Find the line with "(123, 333) none" in the records below. Output exactly from there until after the line with "[203,316,261,327] Aurdino ->", without pictures.

[[ Information, beginning ]]

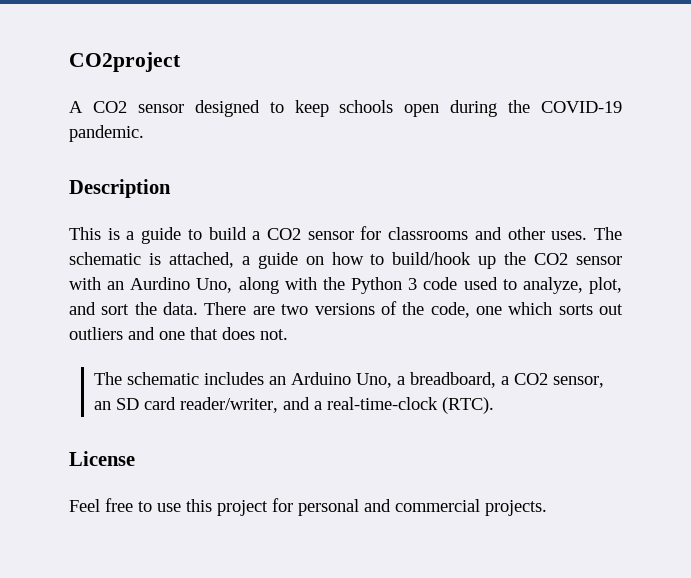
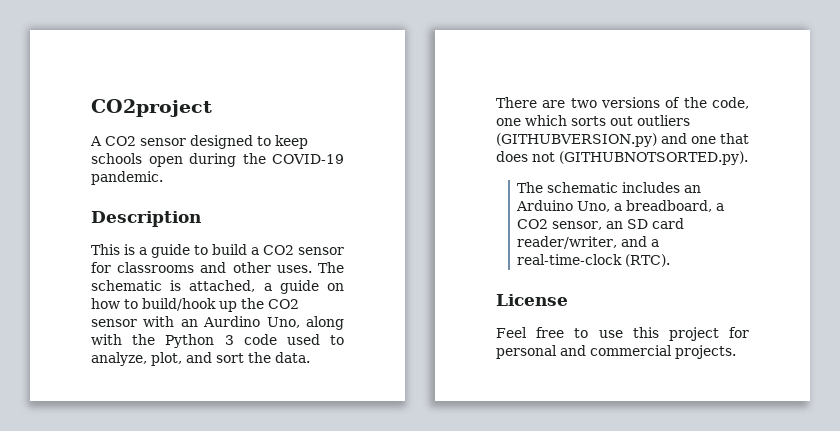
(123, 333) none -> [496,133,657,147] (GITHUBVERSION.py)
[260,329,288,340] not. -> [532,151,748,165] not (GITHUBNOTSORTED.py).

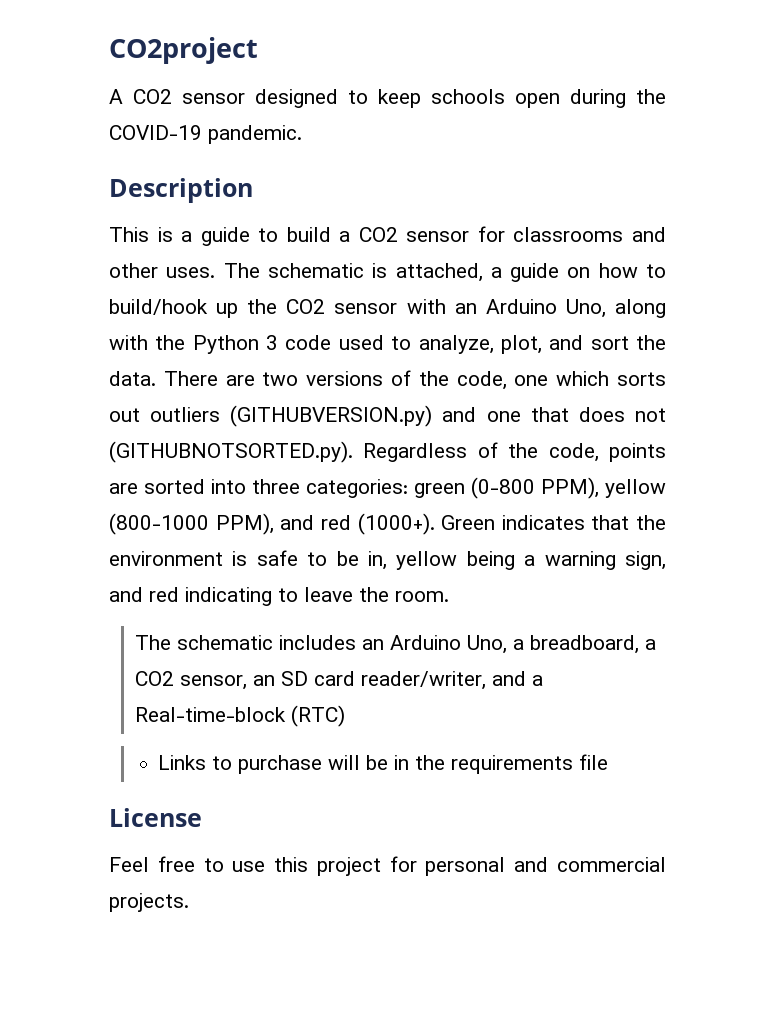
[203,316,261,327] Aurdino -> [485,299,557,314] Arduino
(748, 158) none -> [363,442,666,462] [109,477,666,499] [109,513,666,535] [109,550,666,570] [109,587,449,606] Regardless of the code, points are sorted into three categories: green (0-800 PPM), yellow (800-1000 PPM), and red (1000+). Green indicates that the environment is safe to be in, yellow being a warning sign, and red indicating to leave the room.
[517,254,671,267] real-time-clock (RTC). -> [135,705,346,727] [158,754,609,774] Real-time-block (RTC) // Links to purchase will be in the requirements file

[[ Information, end ]]
[[ Information, beginning ]]

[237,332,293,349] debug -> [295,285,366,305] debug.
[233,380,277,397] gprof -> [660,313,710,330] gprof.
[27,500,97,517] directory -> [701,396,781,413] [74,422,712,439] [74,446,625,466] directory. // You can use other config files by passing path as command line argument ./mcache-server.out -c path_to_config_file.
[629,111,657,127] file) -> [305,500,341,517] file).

[[ Information, end ]]
[[ Information, beginning ]]

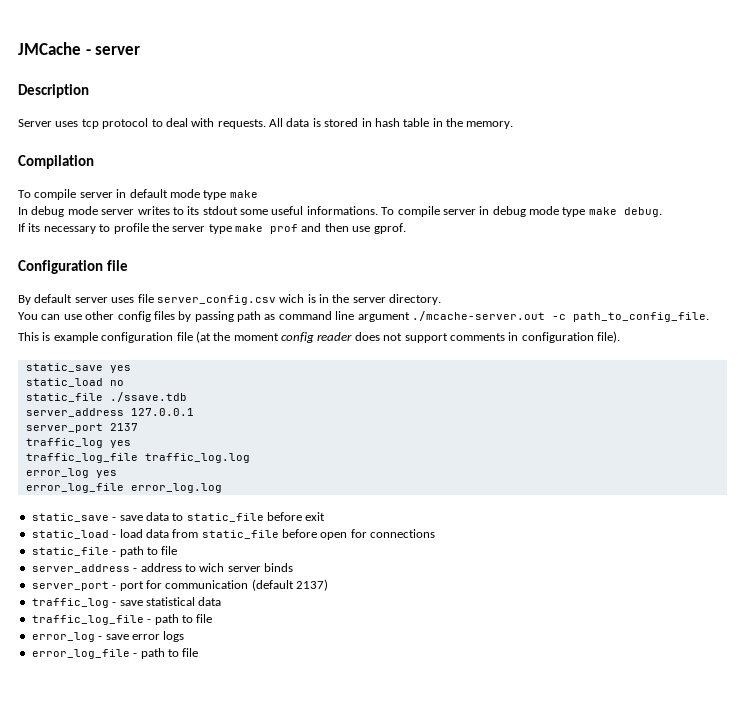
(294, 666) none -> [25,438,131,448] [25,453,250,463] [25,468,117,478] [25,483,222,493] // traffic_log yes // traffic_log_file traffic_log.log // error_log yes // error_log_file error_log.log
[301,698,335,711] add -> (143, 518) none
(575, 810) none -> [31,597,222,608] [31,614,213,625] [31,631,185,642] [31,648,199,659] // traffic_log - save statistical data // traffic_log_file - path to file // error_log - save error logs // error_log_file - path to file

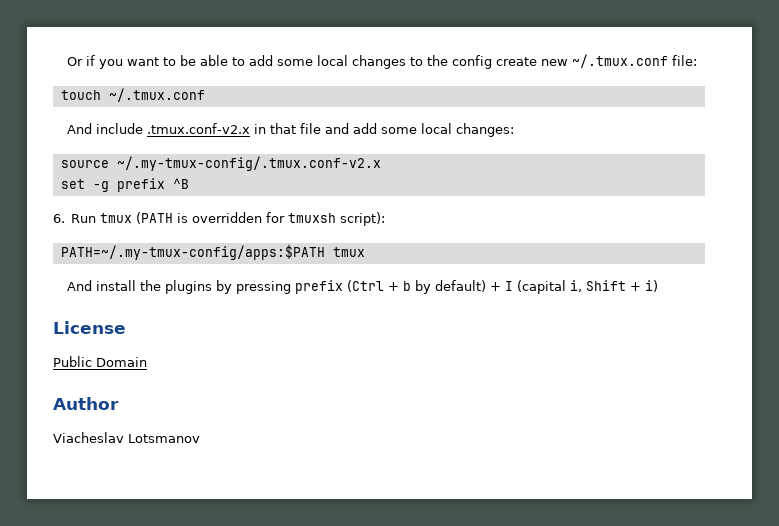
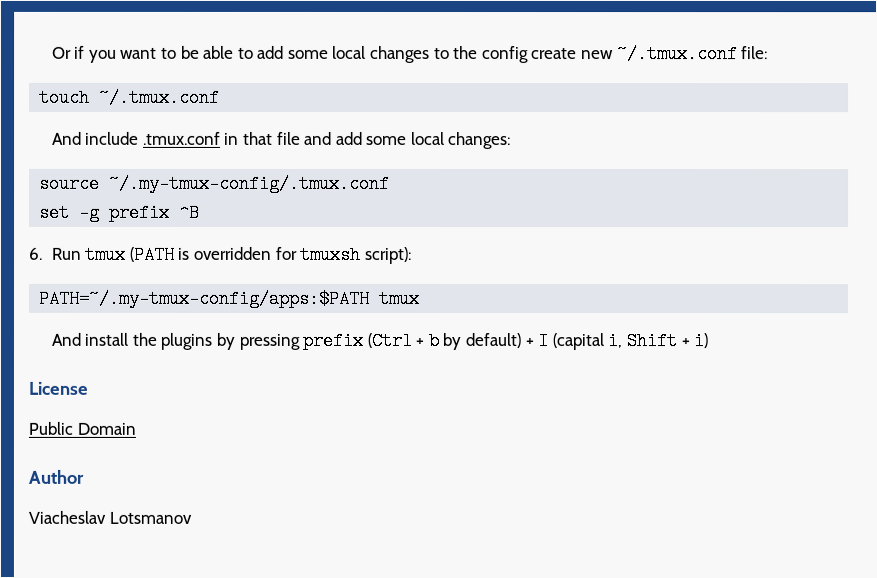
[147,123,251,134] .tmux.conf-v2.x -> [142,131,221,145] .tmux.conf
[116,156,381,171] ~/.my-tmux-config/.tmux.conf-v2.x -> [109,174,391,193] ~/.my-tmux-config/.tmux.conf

[[ Information, end ]]

■ Reply to the exercise ■
(123, 333) none -> [496,133,657,147] (GITHUBVERSION.py)
[260,329,288,340] not. -> [532,151,748,165] not (GITHUBNOTSORTED.py).

[203,316,261,327] Aurdino -> [485,299,557,314] Arduino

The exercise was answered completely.